• [What the task requires] Beginning at the line that contains "M142,638L193,473", write out each remaining line of the entries below exactly as it stands.

• [Supplied material]
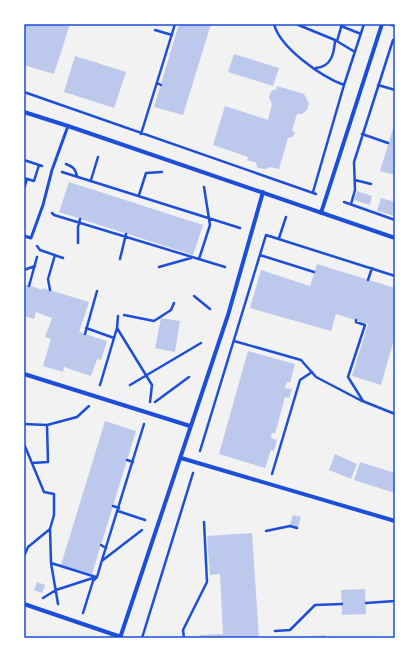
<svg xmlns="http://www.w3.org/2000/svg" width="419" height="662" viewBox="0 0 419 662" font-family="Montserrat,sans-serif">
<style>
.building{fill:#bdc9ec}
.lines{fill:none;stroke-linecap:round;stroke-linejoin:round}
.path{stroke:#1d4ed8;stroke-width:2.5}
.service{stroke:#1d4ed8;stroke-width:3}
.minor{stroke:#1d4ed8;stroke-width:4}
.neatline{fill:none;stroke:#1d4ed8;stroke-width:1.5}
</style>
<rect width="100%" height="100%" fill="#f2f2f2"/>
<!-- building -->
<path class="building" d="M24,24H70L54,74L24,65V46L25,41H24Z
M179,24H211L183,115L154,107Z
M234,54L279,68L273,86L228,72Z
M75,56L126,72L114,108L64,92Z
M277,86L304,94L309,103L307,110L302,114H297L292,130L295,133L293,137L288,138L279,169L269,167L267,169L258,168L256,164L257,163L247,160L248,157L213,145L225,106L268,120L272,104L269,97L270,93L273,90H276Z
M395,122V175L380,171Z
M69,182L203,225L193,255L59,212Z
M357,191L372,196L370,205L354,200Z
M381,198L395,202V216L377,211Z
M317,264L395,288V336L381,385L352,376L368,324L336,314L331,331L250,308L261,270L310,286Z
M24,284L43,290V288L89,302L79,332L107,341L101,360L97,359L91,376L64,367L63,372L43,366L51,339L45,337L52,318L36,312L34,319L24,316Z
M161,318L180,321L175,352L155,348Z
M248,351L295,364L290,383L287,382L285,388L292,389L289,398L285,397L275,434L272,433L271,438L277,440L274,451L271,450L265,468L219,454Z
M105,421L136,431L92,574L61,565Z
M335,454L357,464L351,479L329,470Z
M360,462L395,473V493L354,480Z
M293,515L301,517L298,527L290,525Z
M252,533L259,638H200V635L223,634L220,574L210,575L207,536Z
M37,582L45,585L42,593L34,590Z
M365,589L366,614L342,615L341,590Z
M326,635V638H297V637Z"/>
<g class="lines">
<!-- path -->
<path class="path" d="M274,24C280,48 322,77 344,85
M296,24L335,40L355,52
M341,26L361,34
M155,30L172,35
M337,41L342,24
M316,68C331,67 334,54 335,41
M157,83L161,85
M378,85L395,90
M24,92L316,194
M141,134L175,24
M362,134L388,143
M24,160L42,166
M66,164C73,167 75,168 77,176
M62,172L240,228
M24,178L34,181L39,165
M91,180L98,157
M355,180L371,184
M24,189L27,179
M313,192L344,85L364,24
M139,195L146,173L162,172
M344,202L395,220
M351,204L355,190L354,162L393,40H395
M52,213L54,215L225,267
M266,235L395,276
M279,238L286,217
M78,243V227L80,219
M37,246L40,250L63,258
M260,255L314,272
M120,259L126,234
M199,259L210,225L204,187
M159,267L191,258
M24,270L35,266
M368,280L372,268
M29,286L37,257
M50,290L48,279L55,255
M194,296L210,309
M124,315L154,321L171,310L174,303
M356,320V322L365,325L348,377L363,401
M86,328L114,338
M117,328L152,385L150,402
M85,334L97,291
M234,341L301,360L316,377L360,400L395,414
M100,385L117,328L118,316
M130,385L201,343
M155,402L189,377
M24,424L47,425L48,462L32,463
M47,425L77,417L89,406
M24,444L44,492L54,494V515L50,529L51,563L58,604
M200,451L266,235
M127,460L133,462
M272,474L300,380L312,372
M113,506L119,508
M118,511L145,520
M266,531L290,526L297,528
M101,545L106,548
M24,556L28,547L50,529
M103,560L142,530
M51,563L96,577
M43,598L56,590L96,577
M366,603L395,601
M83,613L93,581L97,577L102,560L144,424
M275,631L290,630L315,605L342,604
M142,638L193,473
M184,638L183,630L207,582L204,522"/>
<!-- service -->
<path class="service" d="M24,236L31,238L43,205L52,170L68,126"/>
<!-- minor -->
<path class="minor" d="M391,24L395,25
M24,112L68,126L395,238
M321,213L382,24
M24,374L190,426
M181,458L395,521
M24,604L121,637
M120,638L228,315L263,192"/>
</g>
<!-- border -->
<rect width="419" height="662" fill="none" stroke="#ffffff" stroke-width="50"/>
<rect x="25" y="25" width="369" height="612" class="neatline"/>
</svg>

• [Solution to this task]
M142,638L193,473
M184,638L183,630L207,582L204,522"/>
<!-- service -->
<path class="service" d="M24,236L31,238L43,205L52,170L68,126"/>
<!-- minor -->
<path class="minor" d="M391,24L395,25
M24,112L68,126L395,238
M321,213L382,24
M24,374L190,426
M181,458L395,521
M24,604L121,637
M120,638L228,315L263,192"/>
</g>
<!-- border -->
<rect width="419" height="662" fill="none" stroke="#ffffff" stroke-width="50"/>
<rect x="25" y="25" width="369" height="612" class="neatline"/>
</svg>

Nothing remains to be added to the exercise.